**EXERCISE:**
Would you copy every line of the listing below that includes the word "table"?

**SUPPLIED INFORMATION:**
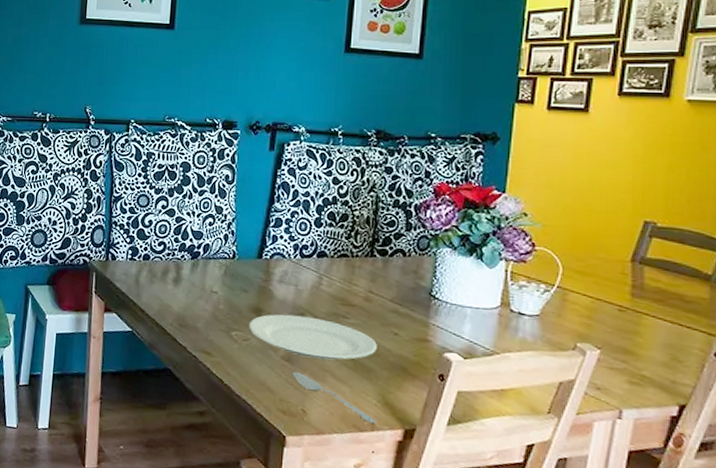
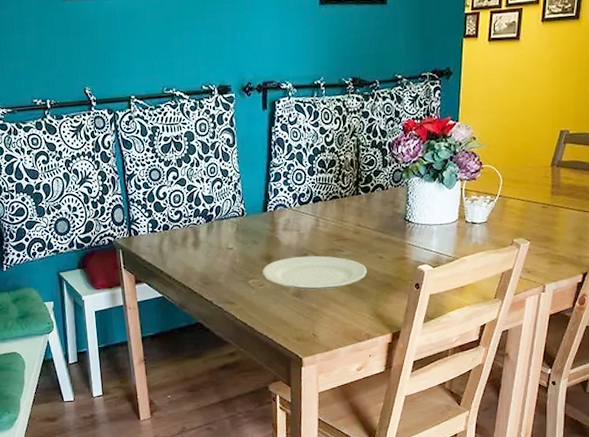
spoon: present [293,372,377,423] -> none [303,304,371,333]

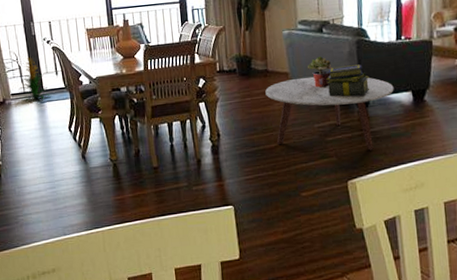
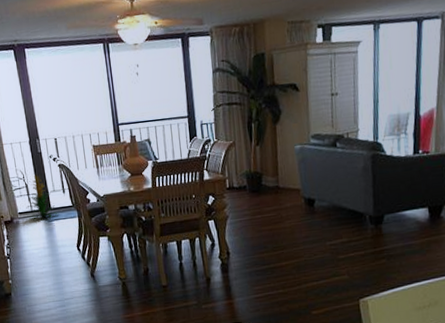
coffee table: present [265,76,394,151] -> none [276,192,410,268]
potted plant: present [307,56,334,88] -> none [319,172,347,205]
stack of books: present [326,64,370,97] -> none [339,180,385,214]

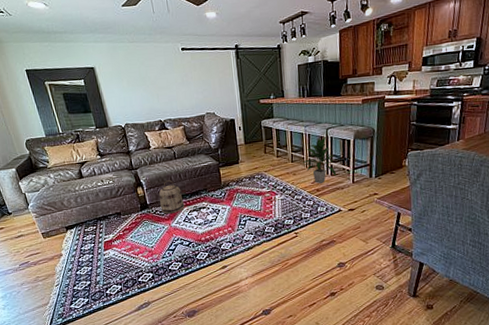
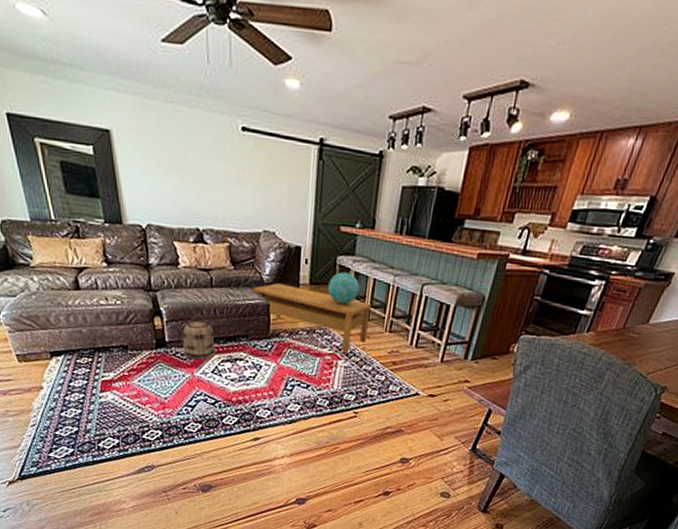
coffee table: none [204,147,294,189] -> present [252,283,371,353]
decorative globe: none [258,130,281,155] -> present [328,272,360,305]
indoor plant: present [302,136,337,184] -> none [381,293,426,356]

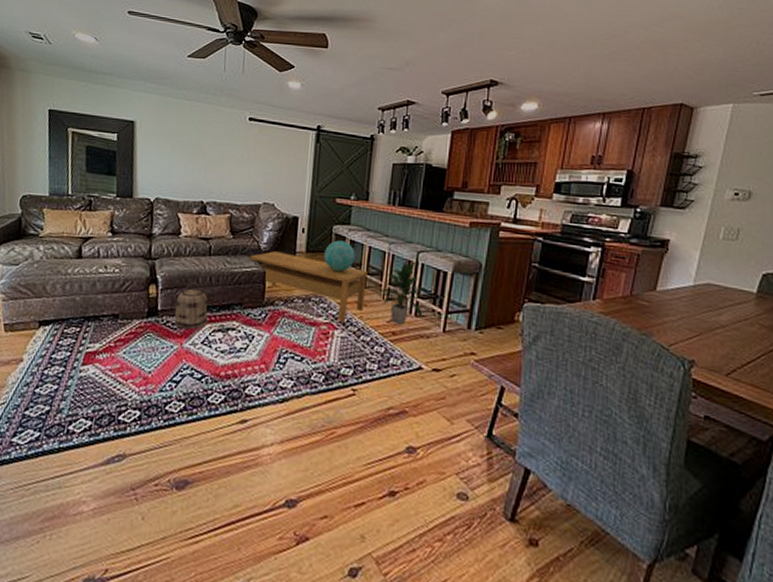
indoor plant: none [381,293,426,356] -> present [378,261,424,326]

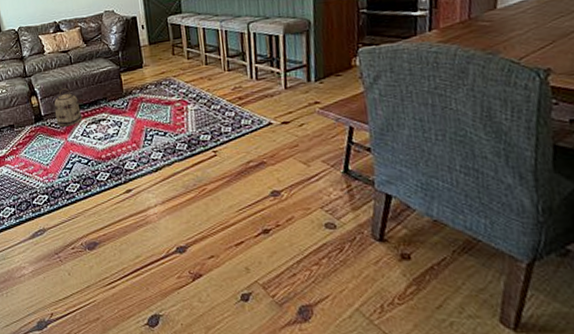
coffee table: present [249,251,368,322] -> none [103,49,209,97]
decorative globe: present [324,240,355,273] -> none [165,28,193,56]
indoor plant: present [378,261,424,326] -> none [219,32,264,91]

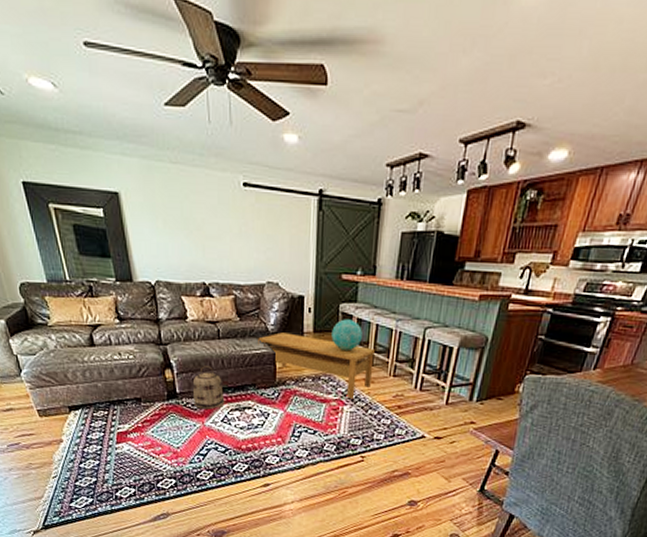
coffee table: none [103,49,209,97] -> present [258,332,375,398]
decorative globe: none [165,28,193,56] -> present [331,319,362,352]

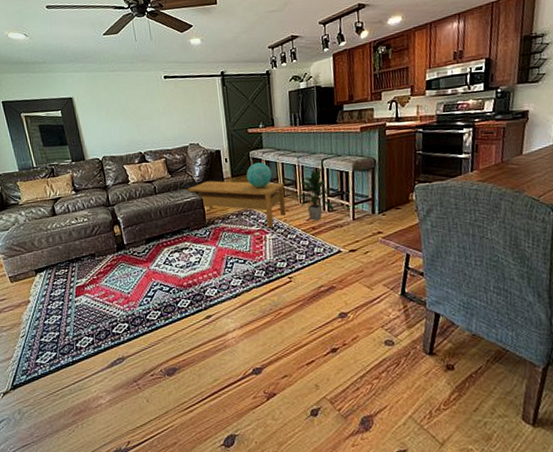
basket: present [194,366,225,410] -> none [138,218,165,256]
indoor plant: none [385,337,430,400] -> present [296,168,335,222]

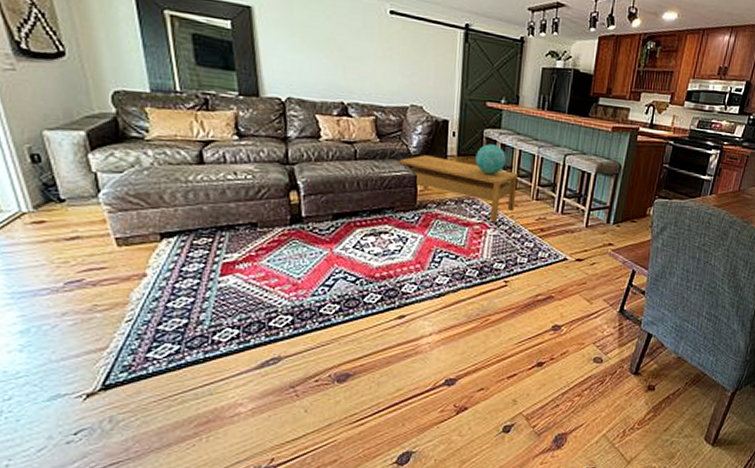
indoor plant: present [296,168,335,222] -> none [528,163,570,223]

**EXERCISE ANSWER:**
coffee table: present [265,76,394,151] -> none [276,192,410,268]
coffee table: none [204,147,294,189] -> present [252,283,371,353]
coffee table: present [249,251,368,322] -> none [103,49,209,97]
coffee table: none [103,49,209,97] -> present [258,332,375,398]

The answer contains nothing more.